Creston Fire 6[As seen in Creston News Advertiser, April 16, 2015]

A few months ago, I sat on the couch of my friend Nicole Shope watching something on Netflix.

We were talking, and she mentioned she had started buying a comic book series focusing on the life of Kara Zor-El, or Supergirl. I flipped through the pages of one of the comic books, admiring the drawing of the characters, and decided I wanted to start my own comic book series.

Since then, I decided on beginning the A-Force collection, a series similar to the Avengers, but with only women at the helm. Unfortunately, that series begins in May, but I have been anticipating it for a long time.

A-Force is the first all-female team in the Marvel Comics universe, and features leader She-Hulk, Dazzler and Medusa. I think it’s also good timing for Marvel to release such a series, as in the news there are always stories and essays pushing for more equal rights between men and women.

I love that there are things girls and women can enjoy that used to be just for boys and men. It used to be masculine to read comic books, or study science, whereas it was feminine to stay at home and take care of children. However, the lines between gender roles are becoming blurred, and I think that is a good thing. There is nothing wrong with a dad staying home to take care of his children, and there’s nothing wrong with a woman pursuing a career as a scientist in a laboratory.

Even Tuesday night I noticed this feeling a little bit more than usual. Creston Fire Department held an extrication training at Charlie Brown’s, where we sliced open several wrecked vehicles to practice using different tools and improving our techniques.

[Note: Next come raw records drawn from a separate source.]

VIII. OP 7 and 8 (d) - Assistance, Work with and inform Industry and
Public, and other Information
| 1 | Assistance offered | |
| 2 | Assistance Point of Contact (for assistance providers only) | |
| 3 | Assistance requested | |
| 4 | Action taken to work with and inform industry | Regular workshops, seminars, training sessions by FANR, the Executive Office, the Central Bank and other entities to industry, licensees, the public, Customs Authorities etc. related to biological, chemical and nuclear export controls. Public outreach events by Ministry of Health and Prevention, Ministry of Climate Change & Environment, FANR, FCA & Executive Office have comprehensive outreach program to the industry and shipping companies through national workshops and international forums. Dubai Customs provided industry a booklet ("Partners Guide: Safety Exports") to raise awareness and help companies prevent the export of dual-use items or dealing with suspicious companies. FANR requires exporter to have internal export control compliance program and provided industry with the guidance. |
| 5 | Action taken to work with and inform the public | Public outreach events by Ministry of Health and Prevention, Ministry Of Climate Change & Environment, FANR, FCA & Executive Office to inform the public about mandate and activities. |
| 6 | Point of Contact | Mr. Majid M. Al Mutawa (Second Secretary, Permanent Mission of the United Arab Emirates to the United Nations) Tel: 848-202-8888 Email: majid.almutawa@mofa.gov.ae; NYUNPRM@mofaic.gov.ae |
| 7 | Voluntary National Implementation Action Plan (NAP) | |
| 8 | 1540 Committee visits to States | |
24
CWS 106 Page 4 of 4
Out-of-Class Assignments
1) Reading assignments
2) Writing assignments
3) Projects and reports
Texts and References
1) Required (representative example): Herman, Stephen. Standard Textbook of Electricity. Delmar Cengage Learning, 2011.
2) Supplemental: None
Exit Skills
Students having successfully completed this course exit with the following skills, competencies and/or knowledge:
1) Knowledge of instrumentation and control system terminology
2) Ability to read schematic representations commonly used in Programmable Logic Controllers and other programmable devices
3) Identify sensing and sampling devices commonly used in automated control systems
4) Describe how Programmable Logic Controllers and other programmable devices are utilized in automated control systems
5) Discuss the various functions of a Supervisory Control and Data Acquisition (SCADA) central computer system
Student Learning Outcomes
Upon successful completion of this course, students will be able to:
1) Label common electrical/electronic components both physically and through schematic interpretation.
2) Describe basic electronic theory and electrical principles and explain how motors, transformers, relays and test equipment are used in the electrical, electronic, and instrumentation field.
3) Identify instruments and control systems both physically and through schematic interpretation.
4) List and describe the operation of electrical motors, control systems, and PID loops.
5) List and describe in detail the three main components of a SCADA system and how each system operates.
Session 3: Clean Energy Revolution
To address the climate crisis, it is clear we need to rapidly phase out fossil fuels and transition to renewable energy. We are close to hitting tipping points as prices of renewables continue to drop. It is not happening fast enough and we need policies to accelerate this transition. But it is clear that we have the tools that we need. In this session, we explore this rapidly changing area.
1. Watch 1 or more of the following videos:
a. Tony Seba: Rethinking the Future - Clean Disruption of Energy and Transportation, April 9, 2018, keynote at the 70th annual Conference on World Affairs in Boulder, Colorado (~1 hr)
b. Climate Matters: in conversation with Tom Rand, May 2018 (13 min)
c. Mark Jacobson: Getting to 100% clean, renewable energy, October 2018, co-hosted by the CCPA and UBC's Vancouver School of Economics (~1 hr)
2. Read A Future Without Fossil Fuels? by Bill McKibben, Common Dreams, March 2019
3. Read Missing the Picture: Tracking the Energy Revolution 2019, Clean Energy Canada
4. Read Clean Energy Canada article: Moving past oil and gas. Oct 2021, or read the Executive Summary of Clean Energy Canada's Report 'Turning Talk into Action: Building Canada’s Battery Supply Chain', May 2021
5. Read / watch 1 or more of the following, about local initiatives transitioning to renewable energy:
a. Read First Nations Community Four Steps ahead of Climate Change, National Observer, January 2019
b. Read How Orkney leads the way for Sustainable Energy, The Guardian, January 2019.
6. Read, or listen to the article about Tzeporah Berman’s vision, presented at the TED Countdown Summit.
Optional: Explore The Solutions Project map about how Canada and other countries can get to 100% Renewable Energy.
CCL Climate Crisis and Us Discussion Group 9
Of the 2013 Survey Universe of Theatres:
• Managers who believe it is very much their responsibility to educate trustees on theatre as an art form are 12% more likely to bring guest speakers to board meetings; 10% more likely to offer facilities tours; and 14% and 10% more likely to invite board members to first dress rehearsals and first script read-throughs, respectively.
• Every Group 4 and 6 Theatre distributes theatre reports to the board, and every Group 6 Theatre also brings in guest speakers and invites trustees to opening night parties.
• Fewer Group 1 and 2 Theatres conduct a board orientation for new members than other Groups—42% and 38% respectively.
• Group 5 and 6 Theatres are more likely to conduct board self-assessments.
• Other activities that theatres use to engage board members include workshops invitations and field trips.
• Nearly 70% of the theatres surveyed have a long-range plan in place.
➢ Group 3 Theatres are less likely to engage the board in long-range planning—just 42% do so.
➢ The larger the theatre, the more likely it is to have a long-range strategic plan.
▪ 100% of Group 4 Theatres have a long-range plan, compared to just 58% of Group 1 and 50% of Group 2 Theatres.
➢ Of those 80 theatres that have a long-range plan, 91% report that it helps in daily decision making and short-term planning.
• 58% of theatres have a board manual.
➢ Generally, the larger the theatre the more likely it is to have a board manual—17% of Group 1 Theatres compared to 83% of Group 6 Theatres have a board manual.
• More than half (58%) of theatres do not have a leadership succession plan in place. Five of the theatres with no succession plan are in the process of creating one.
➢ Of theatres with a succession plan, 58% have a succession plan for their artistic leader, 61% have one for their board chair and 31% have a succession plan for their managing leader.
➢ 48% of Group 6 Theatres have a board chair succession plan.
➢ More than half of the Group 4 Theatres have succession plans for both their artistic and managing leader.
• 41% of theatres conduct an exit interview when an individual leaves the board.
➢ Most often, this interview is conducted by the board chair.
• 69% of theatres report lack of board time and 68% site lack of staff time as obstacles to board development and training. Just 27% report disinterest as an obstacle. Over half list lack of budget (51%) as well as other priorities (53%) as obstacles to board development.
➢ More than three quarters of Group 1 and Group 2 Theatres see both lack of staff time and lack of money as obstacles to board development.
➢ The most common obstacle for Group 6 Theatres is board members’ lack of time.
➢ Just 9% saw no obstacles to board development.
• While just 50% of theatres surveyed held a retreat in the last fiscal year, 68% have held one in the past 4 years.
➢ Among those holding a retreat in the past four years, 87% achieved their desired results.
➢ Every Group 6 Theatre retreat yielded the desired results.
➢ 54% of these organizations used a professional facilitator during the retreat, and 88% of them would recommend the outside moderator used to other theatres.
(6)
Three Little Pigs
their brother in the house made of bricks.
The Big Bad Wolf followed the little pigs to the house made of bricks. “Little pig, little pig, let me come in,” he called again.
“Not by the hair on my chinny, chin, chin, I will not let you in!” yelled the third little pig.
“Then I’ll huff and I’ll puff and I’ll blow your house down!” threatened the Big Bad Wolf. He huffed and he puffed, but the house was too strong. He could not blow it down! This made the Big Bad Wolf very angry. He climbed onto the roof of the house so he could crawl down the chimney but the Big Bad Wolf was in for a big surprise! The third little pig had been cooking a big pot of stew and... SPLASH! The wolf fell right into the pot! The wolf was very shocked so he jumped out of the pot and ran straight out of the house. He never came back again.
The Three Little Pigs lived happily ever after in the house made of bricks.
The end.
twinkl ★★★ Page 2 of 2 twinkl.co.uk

I was the only female at the training, but that didn’t matter. The guys were willing to teach me more about cutting off doors and entering upended vehicles. Thanks to the weight of the spreaders, Jaws of Life and reciprocating saw, my shoulders and arms were sore the next day.

I love being a firefighter. It’s unlike anything else in the world, being able to help someone in need, and having the other firefighters as friends and comrades. I can truly say I don’t feel any different from every single one of them, even though fire service has always been historically a male-dominated profession.